Un broker di opzioni binarie deve essere molto efficiente, ma se vogliamo fare trading a 60 secondi deve essere semplicemente perfetto dal punto di vista dell’efficienza. Quando si fa trading a 60 secondi anche il singolo secondo può fare la differenza e quindi non ci devono essere ritardi di nessun tipo nell’esecuzione degli ordini, mai.
Anche i grafici devono essere aggiornati rigorosamente in tempo reale, in modo che l’utente possa prendere le sue decisioni utilizzando dati freschi.

Infine, contano anche parecchio i rendimenti. I rendimenti pagati dai broker di opzioni binarie non sono tutti uguali: cambiano da broker a broker, da tipologia di opzione a tipologia e anche da scadenza a scadenza.

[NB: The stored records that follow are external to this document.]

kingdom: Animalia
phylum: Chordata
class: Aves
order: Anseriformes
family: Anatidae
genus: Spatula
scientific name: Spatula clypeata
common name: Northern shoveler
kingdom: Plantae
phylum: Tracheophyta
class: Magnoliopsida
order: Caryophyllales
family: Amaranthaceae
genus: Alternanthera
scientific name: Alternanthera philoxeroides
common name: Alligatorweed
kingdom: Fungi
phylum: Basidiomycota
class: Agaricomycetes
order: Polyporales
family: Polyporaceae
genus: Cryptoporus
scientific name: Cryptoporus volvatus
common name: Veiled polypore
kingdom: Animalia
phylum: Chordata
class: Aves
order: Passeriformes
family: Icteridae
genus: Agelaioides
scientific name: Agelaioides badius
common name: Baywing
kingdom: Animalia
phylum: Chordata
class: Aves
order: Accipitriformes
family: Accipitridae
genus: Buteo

Prima di fare la propria scelta bisogna avere ben chiara quale sarà la scadenza che si utilizzerà con più frequenza e, a quel punto, scegliere il broker che paga meglio in assoluto per quella particolare scadenza.

Non è superfluo aggiungere che comunque ci riferiamo sempre a broker regolamentati CONSOB, legali e sicuri. Non dobbiamo mai perdere di vista questo aspetto perché ci possono essere brutte sorprese, sia dal punto di vista economico che legale.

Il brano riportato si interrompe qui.